:: The task ::
In the data below, which lines contain "xoay"? List them by copying each one.

:: Stored data entries ::
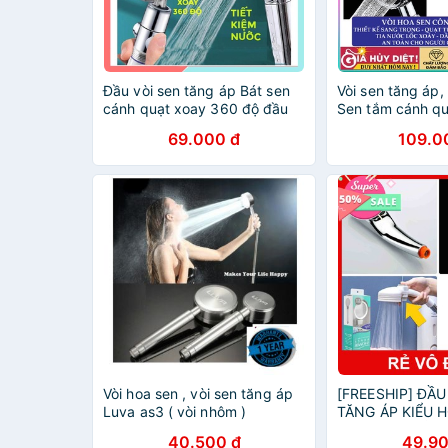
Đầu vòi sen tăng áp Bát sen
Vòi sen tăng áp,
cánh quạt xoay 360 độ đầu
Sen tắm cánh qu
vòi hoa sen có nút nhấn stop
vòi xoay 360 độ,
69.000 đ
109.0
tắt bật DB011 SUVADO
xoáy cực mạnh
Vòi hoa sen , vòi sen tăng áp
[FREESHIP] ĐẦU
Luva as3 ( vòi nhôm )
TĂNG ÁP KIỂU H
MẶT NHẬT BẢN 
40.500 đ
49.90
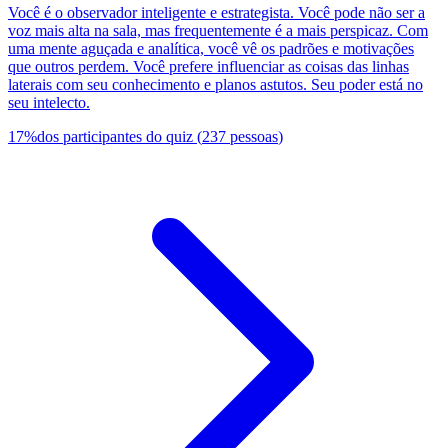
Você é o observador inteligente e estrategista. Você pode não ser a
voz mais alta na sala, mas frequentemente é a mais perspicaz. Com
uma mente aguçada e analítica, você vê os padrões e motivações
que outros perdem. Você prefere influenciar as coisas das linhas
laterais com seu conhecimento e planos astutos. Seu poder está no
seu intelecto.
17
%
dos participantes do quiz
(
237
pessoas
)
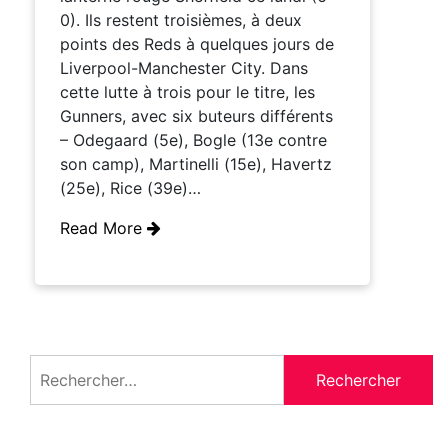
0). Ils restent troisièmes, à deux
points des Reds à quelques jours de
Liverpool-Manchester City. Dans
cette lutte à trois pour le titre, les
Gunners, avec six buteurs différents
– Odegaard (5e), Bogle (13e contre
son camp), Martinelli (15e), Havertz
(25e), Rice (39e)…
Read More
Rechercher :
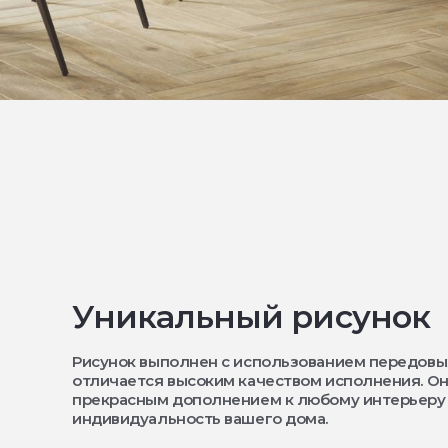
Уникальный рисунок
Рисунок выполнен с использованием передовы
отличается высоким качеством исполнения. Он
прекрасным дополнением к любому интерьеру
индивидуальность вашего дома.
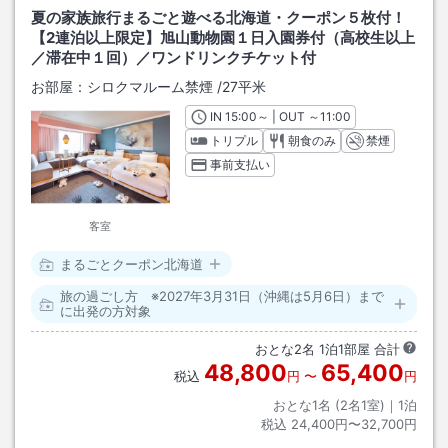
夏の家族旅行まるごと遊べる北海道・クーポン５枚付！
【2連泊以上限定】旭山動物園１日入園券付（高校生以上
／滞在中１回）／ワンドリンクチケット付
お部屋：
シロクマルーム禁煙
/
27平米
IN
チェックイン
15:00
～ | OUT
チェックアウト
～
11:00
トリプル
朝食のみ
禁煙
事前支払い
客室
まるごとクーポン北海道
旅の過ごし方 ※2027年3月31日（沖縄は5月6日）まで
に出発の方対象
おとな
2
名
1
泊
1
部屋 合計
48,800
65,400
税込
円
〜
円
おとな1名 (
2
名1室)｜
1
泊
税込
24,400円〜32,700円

:: Reply to the task ::
cánh quạt xoay 360 độ đầu
vòi xoay 360 độ,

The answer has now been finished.